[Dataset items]
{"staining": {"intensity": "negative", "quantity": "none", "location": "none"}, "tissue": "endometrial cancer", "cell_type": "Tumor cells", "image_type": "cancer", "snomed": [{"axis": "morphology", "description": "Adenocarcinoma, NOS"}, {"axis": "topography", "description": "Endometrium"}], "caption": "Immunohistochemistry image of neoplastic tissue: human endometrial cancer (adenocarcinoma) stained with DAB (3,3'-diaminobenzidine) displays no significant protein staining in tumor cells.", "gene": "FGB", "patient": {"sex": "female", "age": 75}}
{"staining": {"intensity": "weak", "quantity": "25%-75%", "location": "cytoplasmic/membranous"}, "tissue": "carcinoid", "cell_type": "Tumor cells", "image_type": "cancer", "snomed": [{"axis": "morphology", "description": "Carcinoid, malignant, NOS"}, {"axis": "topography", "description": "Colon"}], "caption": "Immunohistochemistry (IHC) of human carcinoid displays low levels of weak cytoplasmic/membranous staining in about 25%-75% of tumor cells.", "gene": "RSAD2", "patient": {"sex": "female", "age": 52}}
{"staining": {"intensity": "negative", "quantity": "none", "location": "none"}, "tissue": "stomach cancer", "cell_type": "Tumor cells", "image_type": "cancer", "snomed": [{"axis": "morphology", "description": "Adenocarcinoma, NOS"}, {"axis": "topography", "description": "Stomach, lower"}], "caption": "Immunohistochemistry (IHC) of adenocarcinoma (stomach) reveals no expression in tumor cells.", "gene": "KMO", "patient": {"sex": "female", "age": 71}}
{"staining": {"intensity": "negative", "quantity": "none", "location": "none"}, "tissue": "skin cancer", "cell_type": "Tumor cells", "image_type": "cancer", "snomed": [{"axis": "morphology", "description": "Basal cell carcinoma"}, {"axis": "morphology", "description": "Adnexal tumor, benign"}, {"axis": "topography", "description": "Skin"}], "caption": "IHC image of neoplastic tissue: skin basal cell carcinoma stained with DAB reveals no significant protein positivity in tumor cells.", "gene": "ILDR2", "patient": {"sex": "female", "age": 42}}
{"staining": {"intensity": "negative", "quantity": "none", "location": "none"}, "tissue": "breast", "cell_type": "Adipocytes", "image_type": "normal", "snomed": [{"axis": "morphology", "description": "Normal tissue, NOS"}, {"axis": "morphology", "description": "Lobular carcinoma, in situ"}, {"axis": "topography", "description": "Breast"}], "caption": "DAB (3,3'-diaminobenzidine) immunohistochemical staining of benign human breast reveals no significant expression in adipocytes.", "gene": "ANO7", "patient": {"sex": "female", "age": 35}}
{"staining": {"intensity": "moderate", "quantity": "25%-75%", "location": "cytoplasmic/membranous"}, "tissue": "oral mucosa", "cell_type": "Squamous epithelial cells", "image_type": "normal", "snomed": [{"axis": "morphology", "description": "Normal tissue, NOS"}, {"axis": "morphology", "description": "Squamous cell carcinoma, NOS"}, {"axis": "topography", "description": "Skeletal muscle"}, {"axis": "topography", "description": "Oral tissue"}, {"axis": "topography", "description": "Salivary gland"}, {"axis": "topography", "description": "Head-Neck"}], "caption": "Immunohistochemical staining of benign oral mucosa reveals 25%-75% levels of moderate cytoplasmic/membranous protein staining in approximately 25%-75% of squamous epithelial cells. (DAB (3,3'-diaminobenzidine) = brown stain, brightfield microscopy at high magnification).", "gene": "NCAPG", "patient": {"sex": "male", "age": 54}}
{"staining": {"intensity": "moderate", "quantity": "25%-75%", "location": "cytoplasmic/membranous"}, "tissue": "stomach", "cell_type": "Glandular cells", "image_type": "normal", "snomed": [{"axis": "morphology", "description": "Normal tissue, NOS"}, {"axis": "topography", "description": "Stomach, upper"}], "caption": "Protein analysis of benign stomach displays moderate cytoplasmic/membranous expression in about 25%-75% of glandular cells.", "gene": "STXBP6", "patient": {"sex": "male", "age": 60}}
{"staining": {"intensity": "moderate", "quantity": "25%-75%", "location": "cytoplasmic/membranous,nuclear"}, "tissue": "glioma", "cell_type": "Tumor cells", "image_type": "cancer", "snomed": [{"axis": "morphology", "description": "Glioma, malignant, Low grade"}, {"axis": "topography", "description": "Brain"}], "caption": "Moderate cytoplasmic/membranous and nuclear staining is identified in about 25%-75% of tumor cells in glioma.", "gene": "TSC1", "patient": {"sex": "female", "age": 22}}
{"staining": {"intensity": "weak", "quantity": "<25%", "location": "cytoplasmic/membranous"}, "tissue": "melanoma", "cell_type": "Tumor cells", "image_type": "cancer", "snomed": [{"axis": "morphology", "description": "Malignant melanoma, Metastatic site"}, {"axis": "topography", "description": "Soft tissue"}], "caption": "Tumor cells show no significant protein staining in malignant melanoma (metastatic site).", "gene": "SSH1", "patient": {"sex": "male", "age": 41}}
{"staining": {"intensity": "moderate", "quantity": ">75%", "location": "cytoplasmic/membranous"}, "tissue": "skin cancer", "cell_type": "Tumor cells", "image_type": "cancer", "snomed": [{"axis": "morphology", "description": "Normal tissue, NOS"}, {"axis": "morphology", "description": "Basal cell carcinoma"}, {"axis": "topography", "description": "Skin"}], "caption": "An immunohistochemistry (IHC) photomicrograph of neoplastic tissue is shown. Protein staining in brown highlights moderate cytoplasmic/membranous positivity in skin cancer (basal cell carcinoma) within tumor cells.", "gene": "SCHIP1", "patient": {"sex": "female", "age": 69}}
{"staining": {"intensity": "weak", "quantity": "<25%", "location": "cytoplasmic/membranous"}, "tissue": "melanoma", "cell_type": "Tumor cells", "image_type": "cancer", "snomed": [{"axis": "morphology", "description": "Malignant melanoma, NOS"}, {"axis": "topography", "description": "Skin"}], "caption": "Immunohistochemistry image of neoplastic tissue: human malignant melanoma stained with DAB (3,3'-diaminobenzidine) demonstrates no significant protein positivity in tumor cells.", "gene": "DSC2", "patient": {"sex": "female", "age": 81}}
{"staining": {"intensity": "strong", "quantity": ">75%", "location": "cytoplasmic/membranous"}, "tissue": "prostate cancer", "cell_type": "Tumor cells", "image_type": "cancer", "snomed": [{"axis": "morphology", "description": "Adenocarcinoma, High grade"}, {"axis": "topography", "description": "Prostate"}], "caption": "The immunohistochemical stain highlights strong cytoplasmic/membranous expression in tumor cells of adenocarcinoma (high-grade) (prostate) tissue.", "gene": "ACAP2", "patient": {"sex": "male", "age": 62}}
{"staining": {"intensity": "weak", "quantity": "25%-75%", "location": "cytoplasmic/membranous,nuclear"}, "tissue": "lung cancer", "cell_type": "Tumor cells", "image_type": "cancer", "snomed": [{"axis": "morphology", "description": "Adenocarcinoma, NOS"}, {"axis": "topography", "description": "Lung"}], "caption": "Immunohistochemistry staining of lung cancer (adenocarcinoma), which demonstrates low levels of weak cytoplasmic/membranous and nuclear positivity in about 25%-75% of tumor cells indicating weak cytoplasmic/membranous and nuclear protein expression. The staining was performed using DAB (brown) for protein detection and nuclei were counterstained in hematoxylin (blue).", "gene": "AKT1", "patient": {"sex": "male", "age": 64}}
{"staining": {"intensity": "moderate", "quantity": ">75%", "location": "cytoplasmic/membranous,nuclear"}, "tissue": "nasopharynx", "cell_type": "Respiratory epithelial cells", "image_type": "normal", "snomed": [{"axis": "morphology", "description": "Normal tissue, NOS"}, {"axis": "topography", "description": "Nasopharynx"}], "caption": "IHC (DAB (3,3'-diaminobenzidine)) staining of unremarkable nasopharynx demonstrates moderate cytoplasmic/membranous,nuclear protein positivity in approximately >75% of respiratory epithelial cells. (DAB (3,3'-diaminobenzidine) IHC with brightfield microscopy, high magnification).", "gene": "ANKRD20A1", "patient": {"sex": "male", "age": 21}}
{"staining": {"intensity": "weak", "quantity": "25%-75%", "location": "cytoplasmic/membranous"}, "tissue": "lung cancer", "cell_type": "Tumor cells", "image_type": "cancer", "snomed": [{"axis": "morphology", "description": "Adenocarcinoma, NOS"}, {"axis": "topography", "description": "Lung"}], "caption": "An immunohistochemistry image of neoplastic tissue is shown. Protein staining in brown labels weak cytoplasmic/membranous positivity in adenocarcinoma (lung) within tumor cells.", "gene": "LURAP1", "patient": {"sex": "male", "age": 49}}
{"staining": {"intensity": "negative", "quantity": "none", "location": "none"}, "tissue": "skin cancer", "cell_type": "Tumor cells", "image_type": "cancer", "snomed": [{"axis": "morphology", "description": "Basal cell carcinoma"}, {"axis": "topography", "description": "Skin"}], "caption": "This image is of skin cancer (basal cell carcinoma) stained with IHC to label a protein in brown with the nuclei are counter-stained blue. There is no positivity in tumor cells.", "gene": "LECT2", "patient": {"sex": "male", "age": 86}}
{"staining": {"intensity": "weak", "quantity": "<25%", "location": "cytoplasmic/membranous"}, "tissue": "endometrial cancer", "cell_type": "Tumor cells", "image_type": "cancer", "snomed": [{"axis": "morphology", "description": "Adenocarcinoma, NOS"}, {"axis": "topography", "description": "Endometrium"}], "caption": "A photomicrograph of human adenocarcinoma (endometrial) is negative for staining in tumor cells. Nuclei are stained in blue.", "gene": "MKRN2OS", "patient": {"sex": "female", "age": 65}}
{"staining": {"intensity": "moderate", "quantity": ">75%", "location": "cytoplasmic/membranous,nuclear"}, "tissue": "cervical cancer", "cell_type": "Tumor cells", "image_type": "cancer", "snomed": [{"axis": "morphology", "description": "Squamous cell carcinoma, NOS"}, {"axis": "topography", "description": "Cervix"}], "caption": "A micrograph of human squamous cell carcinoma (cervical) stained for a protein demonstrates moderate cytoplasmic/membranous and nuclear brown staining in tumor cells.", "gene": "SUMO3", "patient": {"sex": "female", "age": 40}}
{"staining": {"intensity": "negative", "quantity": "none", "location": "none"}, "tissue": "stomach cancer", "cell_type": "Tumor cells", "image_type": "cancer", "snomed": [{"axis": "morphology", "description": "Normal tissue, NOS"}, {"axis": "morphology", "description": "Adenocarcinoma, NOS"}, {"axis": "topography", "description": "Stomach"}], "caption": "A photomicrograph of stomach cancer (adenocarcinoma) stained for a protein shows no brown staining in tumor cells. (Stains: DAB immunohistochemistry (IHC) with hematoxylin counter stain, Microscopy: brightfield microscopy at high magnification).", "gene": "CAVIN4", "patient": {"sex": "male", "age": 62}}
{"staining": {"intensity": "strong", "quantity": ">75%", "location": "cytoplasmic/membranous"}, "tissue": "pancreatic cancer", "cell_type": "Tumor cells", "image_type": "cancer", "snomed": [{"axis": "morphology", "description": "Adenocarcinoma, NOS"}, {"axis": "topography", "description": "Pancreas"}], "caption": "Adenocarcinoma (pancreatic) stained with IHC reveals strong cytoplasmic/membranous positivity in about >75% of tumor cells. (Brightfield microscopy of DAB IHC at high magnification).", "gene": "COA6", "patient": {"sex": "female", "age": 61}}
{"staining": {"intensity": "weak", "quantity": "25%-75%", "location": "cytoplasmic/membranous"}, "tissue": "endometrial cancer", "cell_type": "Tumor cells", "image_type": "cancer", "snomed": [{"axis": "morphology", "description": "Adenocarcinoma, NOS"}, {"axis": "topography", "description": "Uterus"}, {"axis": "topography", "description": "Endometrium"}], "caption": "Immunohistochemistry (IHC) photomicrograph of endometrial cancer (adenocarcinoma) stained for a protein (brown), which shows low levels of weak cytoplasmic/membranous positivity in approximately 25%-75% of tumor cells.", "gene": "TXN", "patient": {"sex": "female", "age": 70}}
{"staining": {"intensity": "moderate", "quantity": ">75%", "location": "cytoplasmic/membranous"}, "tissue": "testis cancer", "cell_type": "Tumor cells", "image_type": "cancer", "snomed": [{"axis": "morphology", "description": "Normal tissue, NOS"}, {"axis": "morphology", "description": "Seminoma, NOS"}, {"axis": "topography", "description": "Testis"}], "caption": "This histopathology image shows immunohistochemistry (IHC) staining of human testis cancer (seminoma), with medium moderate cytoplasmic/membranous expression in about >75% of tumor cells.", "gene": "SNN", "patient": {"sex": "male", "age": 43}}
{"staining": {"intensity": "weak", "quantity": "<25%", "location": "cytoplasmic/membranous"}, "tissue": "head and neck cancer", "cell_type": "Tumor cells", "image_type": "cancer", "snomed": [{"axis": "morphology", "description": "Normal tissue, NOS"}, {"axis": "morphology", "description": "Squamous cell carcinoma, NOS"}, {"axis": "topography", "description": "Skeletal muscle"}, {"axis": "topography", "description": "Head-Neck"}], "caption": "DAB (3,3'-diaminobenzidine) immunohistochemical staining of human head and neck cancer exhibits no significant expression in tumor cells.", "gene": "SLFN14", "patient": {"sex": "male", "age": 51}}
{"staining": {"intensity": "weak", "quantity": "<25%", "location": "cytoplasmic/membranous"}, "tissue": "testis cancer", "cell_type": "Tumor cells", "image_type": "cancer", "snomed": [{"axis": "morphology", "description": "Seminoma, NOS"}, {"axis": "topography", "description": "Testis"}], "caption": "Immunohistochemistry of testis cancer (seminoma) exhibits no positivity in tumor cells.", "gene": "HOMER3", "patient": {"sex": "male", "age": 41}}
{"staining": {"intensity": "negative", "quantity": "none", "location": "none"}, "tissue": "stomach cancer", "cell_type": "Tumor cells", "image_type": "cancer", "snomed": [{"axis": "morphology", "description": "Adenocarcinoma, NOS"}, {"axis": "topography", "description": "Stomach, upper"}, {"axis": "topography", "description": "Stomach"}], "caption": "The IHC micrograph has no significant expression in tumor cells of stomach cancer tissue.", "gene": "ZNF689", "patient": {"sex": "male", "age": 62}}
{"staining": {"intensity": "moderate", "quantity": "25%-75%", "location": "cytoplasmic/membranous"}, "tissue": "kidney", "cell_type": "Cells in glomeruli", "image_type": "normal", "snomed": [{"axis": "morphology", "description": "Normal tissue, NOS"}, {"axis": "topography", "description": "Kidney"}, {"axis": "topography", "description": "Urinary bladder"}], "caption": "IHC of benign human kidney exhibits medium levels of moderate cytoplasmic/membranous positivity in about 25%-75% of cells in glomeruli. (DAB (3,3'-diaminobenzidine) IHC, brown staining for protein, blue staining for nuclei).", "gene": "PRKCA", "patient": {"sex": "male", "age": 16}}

EXERCISE AIM – Go through the data above and copy each line that holds the word "highlights".

ANSWER BELOW –
{"staining": {"intensity": "moderate", "quantity": ">75%", "location": "cytoplasmic/membranous"}, "tissue": "skin cancer", "cell_type": "Tumor cells", "image_type": "cancer", "snomed": [{"axis": "morphology", "description": "Normal tissue, NOS"}, {"axis": "morphology", "description": "Basal cell carcinoma"}, {"axis": "topography", "description": "Skin"}], "caption": "An immunohistochemistry (IHC) photomicrograph of neoplastic tissue is shown. Protein staining in brown highlights moderate cytoplasmic/membranous positivity in skin cancer (basal cell carcinoma) within tumor cells.", "gene": "SCHIP1", "patient": {"sex": "female", "age": 69}}
{"staining": {"intensity": "strong", "quantity": ">75%", "location": "cytoplasmic/membranous"}, "tissue": "prostate cancer", "cell_type": "Tumor cells", "image_type": "cancer", "snomed": [{"axis": "morphology", "description": "Adenocarcinoma, High grade"}, {"axis": "topography", "description": "Prostate"}], "caption": "The immunohistochemical stain highlights strong cytoplasmic/membranous expression in tumor cells of adenocarcinoma (high-grade) (prostate) tissue.", "gene": "ACAP2", "patient": {"sex": "male", "age": 62}}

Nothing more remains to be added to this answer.